Work item >> Copy out the lines below word for word, from the first one through the line containing "Which series has the largest range", inclusive.

============

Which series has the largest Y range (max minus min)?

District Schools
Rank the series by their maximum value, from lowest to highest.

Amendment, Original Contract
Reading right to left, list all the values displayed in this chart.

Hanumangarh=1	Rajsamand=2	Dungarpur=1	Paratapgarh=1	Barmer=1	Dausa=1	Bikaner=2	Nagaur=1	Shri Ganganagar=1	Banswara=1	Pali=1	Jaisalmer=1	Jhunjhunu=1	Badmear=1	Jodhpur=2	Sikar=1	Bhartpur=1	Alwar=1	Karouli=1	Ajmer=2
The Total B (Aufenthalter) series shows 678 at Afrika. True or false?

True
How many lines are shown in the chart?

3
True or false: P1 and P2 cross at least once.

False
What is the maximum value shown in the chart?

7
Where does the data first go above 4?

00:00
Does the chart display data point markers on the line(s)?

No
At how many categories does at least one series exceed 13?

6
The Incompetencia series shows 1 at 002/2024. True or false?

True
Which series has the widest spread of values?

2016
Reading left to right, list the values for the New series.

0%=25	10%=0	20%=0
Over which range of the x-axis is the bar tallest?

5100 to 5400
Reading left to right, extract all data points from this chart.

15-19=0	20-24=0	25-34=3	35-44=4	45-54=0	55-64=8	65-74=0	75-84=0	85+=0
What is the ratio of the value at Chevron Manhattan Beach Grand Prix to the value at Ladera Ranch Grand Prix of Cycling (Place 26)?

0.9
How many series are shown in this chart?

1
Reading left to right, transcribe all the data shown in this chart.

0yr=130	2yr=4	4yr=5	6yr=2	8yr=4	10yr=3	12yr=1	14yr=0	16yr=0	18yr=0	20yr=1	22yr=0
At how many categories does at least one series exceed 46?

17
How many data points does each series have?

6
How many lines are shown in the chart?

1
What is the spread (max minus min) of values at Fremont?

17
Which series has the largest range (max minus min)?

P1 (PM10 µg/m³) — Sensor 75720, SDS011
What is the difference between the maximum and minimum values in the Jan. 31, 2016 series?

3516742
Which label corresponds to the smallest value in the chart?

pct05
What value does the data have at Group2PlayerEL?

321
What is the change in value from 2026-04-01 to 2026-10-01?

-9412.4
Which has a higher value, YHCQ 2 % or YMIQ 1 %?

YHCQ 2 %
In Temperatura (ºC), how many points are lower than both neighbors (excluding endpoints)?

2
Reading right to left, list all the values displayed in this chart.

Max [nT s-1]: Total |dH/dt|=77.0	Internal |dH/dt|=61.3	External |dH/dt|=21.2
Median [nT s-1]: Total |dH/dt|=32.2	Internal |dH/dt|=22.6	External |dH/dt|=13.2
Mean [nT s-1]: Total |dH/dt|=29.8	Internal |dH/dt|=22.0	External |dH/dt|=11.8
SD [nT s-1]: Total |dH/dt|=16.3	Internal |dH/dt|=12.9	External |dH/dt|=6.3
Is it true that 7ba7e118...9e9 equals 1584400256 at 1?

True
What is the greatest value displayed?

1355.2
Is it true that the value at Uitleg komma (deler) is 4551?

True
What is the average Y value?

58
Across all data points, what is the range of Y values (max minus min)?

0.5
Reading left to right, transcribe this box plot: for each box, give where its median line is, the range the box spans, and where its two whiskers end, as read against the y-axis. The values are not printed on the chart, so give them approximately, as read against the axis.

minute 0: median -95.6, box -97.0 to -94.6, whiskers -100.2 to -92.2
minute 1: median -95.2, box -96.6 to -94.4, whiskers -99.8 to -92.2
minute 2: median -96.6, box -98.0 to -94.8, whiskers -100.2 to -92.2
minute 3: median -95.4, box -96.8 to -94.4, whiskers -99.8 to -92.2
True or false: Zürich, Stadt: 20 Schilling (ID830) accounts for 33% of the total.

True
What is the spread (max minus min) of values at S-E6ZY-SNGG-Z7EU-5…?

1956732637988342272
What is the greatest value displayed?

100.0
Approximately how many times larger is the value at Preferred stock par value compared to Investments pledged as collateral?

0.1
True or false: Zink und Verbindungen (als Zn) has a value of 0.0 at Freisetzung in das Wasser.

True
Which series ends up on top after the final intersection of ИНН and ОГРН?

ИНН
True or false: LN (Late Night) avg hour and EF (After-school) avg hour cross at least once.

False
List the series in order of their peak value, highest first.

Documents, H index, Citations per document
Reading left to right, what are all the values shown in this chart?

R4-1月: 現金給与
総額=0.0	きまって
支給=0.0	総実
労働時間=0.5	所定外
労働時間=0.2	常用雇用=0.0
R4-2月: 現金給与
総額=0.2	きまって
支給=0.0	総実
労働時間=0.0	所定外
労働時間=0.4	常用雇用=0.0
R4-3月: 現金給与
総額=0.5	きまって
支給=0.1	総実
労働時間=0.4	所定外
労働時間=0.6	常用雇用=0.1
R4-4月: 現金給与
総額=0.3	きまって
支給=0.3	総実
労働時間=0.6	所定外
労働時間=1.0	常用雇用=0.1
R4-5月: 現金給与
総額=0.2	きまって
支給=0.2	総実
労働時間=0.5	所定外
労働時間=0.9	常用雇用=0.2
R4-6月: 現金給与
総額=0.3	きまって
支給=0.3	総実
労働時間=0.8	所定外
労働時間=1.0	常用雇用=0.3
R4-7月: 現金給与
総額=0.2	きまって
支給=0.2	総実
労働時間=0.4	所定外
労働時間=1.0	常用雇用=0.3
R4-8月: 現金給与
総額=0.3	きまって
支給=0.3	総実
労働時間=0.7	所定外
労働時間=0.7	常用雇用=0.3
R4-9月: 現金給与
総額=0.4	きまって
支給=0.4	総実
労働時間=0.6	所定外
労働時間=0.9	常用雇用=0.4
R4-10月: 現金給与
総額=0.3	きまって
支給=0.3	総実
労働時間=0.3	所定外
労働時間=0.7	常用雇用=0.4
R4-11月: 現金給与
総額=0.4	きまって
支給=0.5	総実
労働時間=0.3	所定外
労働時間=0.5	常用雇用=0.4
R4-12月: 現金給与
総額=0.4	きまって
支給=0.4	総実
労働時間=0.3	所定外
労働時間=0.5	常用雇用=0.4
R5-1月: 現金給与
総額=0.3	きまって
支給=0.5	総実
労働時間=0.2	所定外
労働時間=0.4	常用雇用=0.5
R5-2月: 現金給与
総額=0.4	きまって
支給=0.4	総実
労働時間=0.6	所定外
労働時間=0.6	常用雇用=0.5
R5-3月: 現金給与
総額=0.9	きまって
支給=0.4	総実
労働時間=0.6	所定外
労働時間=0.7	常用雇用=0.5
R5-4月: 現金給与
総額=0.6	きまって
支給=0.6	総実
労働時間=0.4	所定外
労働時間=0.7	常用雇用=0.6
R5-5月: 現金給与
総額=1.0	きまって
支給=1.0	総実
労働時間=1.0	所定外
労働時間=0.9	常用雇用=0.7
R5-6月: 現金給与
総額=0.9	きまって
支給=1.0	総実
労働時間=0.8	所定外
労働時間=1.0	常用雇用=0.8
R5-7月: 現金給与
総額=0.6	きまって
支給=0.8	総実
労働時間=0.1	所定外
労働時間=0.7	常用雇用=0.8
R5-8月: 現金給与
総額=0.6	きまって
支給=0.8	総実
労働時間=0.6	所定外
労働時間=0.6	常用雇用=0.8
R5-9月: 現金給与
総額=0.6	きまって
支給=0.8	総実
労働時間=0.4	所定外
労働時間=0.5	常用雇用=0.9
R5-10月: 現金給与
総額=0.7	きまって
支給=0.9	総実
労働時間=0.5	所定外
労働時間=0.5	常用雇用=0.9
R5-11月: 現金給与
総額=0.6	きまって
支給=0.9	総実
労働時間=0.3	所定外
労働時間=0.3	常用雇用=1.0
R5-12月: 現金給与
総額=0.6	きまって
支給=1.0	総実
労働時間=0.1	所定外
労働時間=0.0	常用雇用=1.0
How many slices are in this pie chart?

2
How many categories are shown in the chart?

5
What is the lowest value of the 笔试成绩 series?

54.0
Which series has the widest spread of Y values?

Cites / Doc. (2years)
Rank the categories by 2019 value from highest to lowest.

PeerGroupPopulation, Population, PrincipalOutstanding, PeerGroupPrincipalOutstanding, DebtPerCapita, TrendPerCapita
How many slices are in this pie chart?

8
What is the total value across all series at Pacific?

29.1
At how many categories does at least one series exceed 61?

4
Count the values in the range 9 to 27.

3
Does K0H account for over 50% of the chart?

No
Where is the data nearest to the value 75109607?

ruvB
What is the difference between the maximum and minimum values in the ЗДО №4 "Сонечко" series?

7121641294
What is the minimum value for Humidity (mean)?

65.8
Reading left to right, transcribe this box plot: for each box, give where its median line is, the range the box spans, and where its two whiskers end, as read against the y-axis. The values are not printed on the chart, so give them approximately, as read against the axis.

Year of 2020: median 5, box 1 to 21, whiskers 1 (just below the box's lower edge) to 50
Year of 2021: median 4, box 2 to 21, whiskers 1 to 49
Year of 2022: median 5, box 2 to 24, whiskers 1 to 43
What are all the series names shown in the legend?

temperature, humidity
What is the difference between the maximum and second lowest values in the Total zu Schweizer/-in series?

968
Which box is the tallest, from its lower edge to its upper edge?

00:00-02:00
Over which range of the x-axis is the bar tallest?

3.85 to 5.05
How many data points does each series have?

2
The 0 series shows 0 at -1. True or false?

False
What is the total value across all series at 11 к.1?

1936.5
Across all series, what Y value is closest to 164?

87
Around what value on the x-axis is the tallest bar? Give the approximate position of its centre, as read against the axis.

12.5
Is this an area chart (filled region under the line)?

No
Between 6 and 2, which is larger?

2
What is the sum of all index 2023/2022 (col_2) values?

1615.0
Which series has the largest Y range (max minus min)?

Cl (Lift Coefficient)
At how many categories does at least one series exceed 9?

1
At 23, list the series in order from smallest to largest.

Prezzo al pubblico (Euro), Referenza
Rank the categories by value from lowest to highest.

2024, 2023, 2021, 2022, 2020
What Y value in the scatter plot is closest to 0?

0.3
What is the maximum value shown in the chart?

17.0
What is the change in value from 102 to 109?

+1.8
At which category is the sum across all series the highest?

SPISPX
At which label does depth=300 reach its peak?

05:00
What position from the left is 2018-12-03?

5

============

Finished task >>
Which series has the largest Y range (max minus min)?

District Schools
Rank the series by their maximum value, from lowest to highest.

Amendment, Original Contract
Reading right to left, list all the values displayed in this chart.

Hanumangarh=1	Rajsamand=2	Dungarpur=1	Paratapgarh=1	Barmer=1	Dausa=1	Bikaner=2	Nagaur=1	Shri Ganganagar=1	Banswara=1	Pali=1	Jaisalmer=1	Jhunjhunu=1	Badmear=1	Jodhpur=2	Sikar=1	Bhartpur=1	Alwar=1	Karouli=1	Ajmer=2
The Total B (Aufenthalter) series shows 678 at Afrika. True or false?

True
How many lines are shown in the chart?

3
True or false: P1 and P2 cross at least once.

False
What is the maximum value shown in the chart?

7
Where does the data first go above 4?

00:00
Does the chart display data point markers on the line(s)?

No
At how many categories does at least one series exceed 13?

6
The Incompetencia series shows 1 at 002/2024. True or false?

True
Which series has the widest spread of values?

2016
Reading left to right, list the values for the New series.

0%=25	10%=0	20%=0
Over which range of the x-axis is the bar tallest?

5100 to 5400
Reading left to right, extract all data points from this chart.

15-19=0	20-24=0	25-34=3	35-44=4	45-54=0	55-64=8	65-74=0	75-84=0	85+=0
What is the ratio of the value at Chevron Manhattan Beach Grand Prix to the value at Ladera Ranch Grand Prix of Cycling (Place 26)?

0.9
How many series are shown in this chart?

1
Reading left to right, transcribe all the data shown in this chart.

0yr=130	2yr=4	4yr=5	6yr=2	8yr=4	10yr=3	12yr=1	14yr=0	16yr=0	18yr=0	20yr=1	22yr=0
At how many categories does at least one series exceed 46?

17
How many data points does each series have?

6
How many lines are shown in the chart?

1
What is the spread (max minus min) of values at Fremont?

17
Which series has the largest range (max minus min)?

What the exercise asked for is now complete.